- Passage to read -
Content starts

[Rd] 1954 from NA

Mon May 24 12:31:53 CEST 2021

On 5/24/21 11:46 AM, Adrian Dușa wrote:
> On Sun, May 23, 2021 at 10:14 PM Tomas Kalibera 
> <tomas.kalibera using gmail.com <mailto:tomas.kalibera using gmail.com>> wrote:
>
>     [...]
>
>     Good, but unfortunately the delineation between computation and
>     non-computation is not always transparent. Even if an operation
>     doesn't look like "computation" on the high-level, it may
>     internally involve computation - so, really, an R NA can become R
>     NaN and vice versa, at any point (this is not a "feature", but it
>     is how things are now).
>
>
> I see.
> Well, this is a risk we'll have to consider when the time comes. For 
> the moment, storing some metadata within the payload seems to work.
>
>>     [...]
>
>     Ok, then I would probably keep the meta-data on the missing values
>     on the side to implement such missing values in such code, and
>     treat them explicitly in supported operations.
>
>     But. in principle, you can use the floating-point NaN payloads,
>     and you can pass such values to R. You just need to be prepared
>     that not only you would loose your payloads/tags, but also the
>     difference between R NA and R NaNs. Thanks to value semantics of
>     R, you would not loose the tags in input values with proper
>     reference counts (e.g. marked immutable), because those values
>     will not be modified.
>
> NaNs are fine of course, but then some (social science?) users might 
> get confused about the difference between NAs and NaNs, and for this 
> reason only I would still like to preserve the 1954 payload.
> If at all possible, however, the extra 16 bits from this payload would 
> make a whole lot of a difference.
>
> Please forgive my persistence, but would it be possible to use an 
> unsigned short instead of an unsigned int for the 1954 payload?
> That is, if it doesn't break anything, but I don't really see what it 
> could. The corresponding check function seems to work just fine and it 
> doesn't need to be changed at all:
>
> int R_IsNA(double x)
> {
>     if (isnan(x)) {
> ieee_double y;
> y.value = x;
> return (y.word[lw] == 1954);
>     }
>     return 0;
> }

For the reasons I explained, I would be against such a change. Keeping 
the data on the side, as also recommended by others on this list, would 
allow you for a reliable implementation. I don't want to support fragile 
package code building on unspecified R internals, and in this case 
particularly internals that themselves have not stood the test of time, 
so are at high risk of change.

Best
Tomas

>
> Best wishes,
> Adrian
>
>
>

	[[alternative HTML version deleted]]

Content ends

- Supplied information -
Content starts

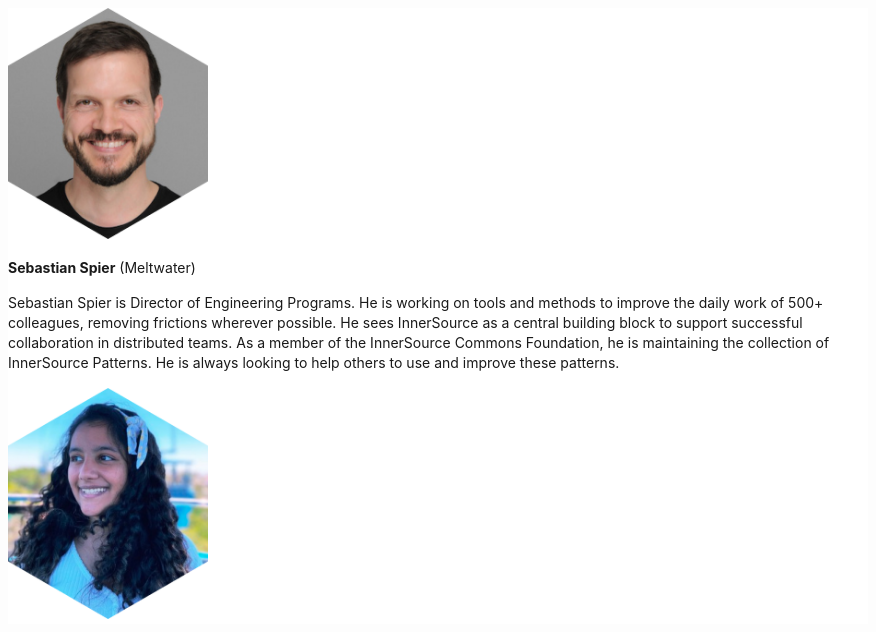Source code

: <img alt="Sebastian Spier photo" src="/images/events/speakers/summit2022/sebastian_spier.png" width="200" class="speaker-photo" id="sebastian_spier" />

**Sebastian Spier** (Meltwater)

Sebastian Spier is Director of Engineering Programs. He is working on tools and methods to improve the daily work of 500+ colleagues, removing frictions wherever possible. He sees InnerSource as a central building block to support successful collaboration in distributed teams. As a member of the InnerSource Commons Foundation, he is maintaining the collection of InnerSource Patterns. He is always looking to help others to use and improve these patterns.
</div>

<div class="clearfix speaker-bio">
<img alt="Shagun Bose photo" src="/images/events/speakers/summit2022/shagun_bose.png" width="200" class="speaker-photo" id="shagun_bose" />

Content ends

- Task set -
(a) Reproduce a passage from the mailing-list message verbatim, starting with "On 5/24/21 11:46" and going on through "things are now).".
(b) Answer these questions using the mailing-list message:
(i) In the R_IsNA function shown, to what number is the word compared?
(ii) Which type is proposed in place of an unsigned int for the 1954 payload?
(iii) What approach does the reply recommend instead of the proposed change?

- Your responses -
(a)
On 5/24/21 11:46 AM, Adrian Dușa wrote:
> On Sun, May 23, 2021 at 10:14 PM Tomas Kalibera 
> <tomas.kalibera using gmail.com <mailto:tomas.kalibera using gmail.com>> wrote:
>
>     [...]
>
>     Good, but unfortunately the delineation between computation and
>     non-computation is not always transparent. Even if an operation
>     doesn't look like "computation" on the high-level, it may
>     internally involve computation - so, really, an R NA can become R
>     NaN and vice versa, at any point (this is not a "feature", but it
>     is how things are now).

(b)
(i) 1954
(ii) An unsigned short
(iii) Keeping the data on the side